Source information below:
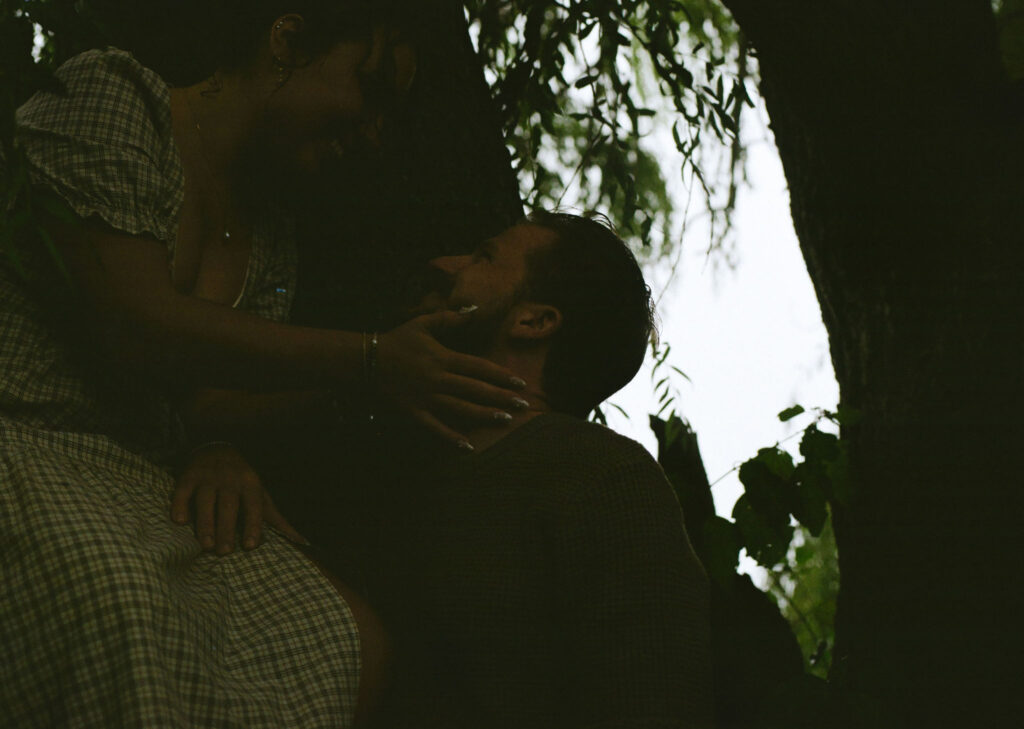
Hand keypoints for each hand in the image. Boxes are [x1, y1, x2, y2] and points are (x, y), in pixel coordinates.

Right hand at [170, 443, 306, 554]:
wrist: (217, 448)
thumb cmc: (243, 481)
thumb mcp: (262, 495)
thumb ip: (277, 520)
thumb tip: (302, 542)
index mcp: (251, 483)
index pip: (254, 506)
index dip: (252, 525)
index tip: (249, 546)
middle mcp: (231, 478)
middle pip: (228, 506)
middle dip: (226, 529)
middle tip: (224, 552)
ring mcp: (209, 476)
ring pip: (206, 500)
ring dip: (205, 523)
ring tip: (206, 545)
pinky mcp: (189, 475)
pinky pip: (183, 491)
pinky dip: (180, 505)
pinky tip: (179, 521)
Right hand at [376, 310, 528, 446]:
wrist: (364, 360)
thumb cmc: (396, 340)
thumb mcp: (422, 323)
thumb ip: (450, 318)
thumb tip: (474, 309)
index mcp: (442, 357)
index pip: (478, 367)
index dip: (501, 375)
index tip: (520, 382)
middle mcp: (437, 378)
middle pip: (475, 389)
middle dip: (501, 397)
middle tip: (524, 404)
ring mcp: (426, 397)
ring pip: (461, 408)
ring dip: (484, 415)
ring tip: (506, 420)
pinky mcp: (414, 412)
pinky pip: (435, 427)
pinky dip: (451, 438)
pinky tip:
End of Source information.
* [What to work on]: The records above should be returned exactly; no image belongs in the copy.

* [Written response]:
Hand keypoints for each hand in the image. Boxes are [x1, y1, x2, y2] and points are (x, y), in pixel coordinates.

Right hand at [170, 443, 306, 554]:
wrist: (217, 448)
thumb cmc: (243, 481)
thumb mcp: (262, 495)
thumb ip: (277, 520)
thumb tip: (302, 542)
index mcp: (251, 483)
index pip: (254, 506)
index dip: (252, 525)
index tip: (249, 546)
middle mcp: (231, 478)
middle pip: (228, 506)
middle dip: (226, 529)
middle tip: (224, 552)
ring mcp: (209, 476)
ring pip: (206, 500)
ring dip: (205, 523)
ring tip: (206, 545)
pinky mcp: (189, 475)
pinky pip: (183, 491)
pinky dip: (180, 505)
pinky tip: (179, 521)
Right hand at [376, 310, 528, 446]:
wrist: (364, 360)
thumb cmc: (396, 340)
thumb mcp: (422, 323)
thumb ip: (450, 318)
thumb tip: (474, 309)
index mcp: (442, 357)
index pip: (478, 367)
index dip: (501, 375)
index tip: (520, 382)
middle mcp: (437, 378)
middle pip: (475, 389)
middle dip: (501, 397)
middle tip: (524, 404)
ring mcp: (426, 397)
ring pip: (461, 408)
ring dip: (484, 415)
ring tip: (506, 420)
pinky mcp: (414, 412)
pinky pip: (435, 427)
pinky dip: (451, 438)
pinky tip:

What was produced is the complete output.